## Exercise brief
Copy the source text of every record below character for character, and leave out the pictures.

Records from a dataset
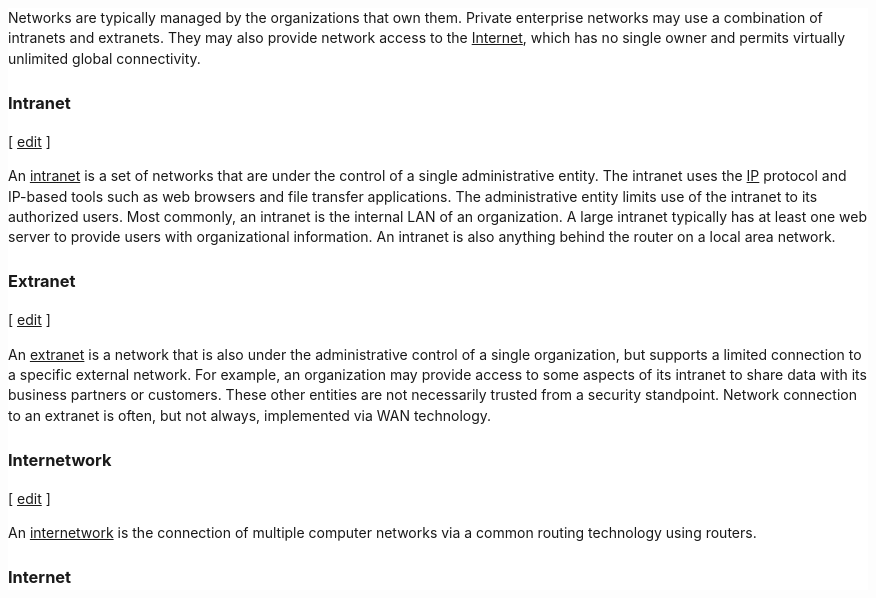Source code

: Networks are typically managed by the organizations that own them. Private enterprise networks may use a combination of intranets and extranets. They may also provide network access to the [Internet](https://en.wikipedia.org/wiki/Internet "Internet"), which has no single owner and permits virtually unlimited global connectivity.

### <span id="Intranet" class="mw-headline">Intranet</span>

<span class="mw-editsection">
  <span class="mw-editsection-bracket">[</span>
  <a href="https://en.wikipedia.org/w/index.php?title=Computer_network&amp;action=edit&amp;section=29" title="Edit section: Intranet">edit</a>
  <span class="mw-editsection-bracket">]</span>
</span>

An [intranet](https://en.wikipedia.org/wiki/Intranet "Intranet") is a set of networks that are under the control of a single administrative entity. The intranet uses the [IP](https://en.wikipedia.org/wiki/IP_address "IP address") protocol and IP-based tools such as web browsers and file transfer applications. The administrative entity limits use of the intranet to its authorized users. Most commonly, an intranet is the internal LAN of an organization. A large intranet typically has at least one web server to provide users with organizational information. An intranet is also anything behind the router on a local area network.

### <span id="Extranet" class="mw-headline">Extranet</span>

<span class="mw-editsection">
  <span class="mw-editsection-bracket">[</span>
  <a href="https://en.wikipedia.org/w/index.php?title=Computer_network&amp;action=edit&amp;section=30" title="Edit section: Extranet">edit</a>
  <span class="mw-editsection-bracket">]</span>
</span>

An [extranet](https://en.wikipedia.org/wiki/Extranet "Extranet") is a network that is also under the administrative control of a single organization, but supports a limited connection to a specific external network. For example, an organization may provide access to some aspects of its intranet to share data with its business partners or customers. These other entities are not necessarily trusted from a security standpoint. Network connection to an extranet is often, but not always, implemented via WAN technology.

### <span id="Internetwork" class="mw-headline">Internetwork</span>

<span class="mw-editsection">
  <span class="mw-editsection-bracket">[</span>
  <a href="https://en.wikipedia.org/w/index.php?title=Computer_network&amp;action=edit&amp;section=31" title="Edit section: Internetwork">edit</a>
  <span class="mw-editsection-bracket">]</span>
</span>

An [internetwork](https://en.wikipedia.org/wiki/Internetwork "Internetwork") is the connection of multiple computer networks via a common routing technology using routers.

### <span id="Internet" class="mw-headline">Internet</span>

## Answer below
Source code

: Networks are typically managed by the organizations that own them. Private enterprise networks may use a combination of intranets and extranets. They may also provide network access to the [Internet](https://en.wikipedia.org/wiki/Internet "Internet"), which has no single owner and permits virtually unlimited global connectivity.

### <span id="Intranet" class="mw-headline">Intranet</span>

<span class="mw-editsection">
  <span class="mw-editsection-bracket">[</span>
  <a href="https://en.wikipedia.org/w/index.php?title=Computer_network&amp;action=edit&amp;section=29" title="Edit section: Intranet">edit</a>
  <span class="mw-editsection-bracket">]</span>
</span>

An [intranet](https://en.wikipedia.org/wiki/Intranet "Intranet") is a set of networks that are under the control of a single administrative entity. The intranet uses the [IP](https://en.wikipedia.org/wiki/IP_address "IP address") protocol and IP-based tools such as web browsers and file transfer applications. The administrative entity limits use of the intranet to its authorized users. Most commonly, an intranet is the internal LAN of an organization. A large intranet typically has at least one web server to provide users with organizational information. An intranet is also anything behind the router on a local area network.

### <span id="Extranet" class="mw-headline">Extranet</span>

<span class="mw-editsection">
  <span class="mw-editsection-bracket">[</span>
  <a href="https://en.wikipedia.org/w/index.php?title=Computer_network&amp;action=edit&amp;section=30" title="Edit section: Extranet">edit</a>
  <span class="mw-editsection-bracket">]</span>
</span>

An [extranet](https://en.wikipedia.org/wiki/Extranet "Extranet") is a network that is also under the administrative control of a single organization, but supports a limited connection to a specific external network. For example, an organization may provide access to some aspects of its intranet to share data with its business partners or customers. These other entities are not necessarily trusted from a security standpoint. Network connection to an extranet is often, but not always, implemented via WAN technology.

### <span id="Internetwork" class="mw-headline">Internetwork</span>

<span class="mw-editsection">
  <span class="mw-editsection-bracket">[</span>
  <a href="https://en.wikipedia.org/w/index.php?title=Computer_network&amp;action=edit&amp;section=31" title="Edit section: Internetwork">edit</a>
  <span class="mw-editsection-bracket">]</span>
</span>

An [internetwork](https://en.wikipedia.org/wiki/Internetwork "Internetwork") is the connection of multiple computer networks via a common routing technology using routers.

### <span id="Internet" class="mw-headline">Internet</span>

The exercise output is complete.